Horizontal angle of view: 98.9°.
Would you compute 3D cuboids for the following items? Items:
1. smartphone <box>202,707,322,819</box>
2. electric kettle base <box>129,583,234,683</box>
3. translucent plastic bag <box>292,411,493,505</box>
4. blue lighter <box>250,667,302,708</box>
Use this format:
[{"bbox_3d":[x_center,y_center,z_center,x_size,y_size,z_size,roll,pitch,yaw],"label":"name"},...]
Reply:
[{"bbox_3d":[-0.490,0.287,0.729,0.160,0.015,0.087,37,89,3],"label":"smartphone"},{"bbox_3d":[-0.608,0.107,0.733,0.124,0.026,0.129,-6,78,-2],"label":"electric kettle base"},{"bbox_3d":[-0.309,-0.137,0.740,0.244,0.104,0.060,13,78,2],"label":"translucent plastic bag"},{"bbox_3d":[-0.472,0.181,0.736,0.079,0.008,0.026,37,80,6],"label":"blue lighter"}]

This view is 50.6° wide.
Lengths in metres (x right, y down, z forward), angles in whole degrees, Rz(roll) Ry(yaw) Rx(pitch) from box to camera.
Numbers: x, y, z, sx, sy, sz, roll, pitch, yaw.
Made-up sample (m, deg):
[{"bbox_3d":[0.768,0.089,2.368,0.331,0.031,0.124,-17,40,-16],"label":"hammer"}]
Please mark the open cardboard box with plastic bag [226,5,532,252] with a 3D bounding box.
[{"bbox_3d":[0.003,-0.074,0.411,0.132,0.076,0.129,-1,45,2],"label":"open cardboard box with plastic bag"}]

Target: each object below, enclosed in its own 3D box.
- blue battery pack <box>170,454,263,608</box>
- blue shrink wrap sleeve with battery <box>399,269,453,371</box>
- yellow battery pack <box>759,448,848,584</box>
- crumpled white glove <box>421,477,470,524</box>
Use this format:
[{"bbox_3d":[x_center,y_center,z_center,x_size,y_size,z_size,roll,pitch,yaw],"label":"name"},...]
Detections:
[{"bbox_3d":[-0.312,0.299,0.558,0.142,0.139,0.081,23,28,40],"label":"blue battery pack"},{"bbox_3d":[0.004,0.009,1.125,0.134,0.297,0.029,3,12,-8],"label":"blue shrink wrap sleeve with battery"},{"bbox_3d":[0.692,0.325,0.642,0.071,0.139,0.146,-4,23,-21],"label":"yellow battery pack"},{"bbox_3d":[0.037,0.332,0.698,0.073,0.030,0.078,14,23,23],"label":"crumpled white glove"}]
····················
Exercise brief => Return only the number of lines in the entries that contain the string "roll".

Exercise answer => 4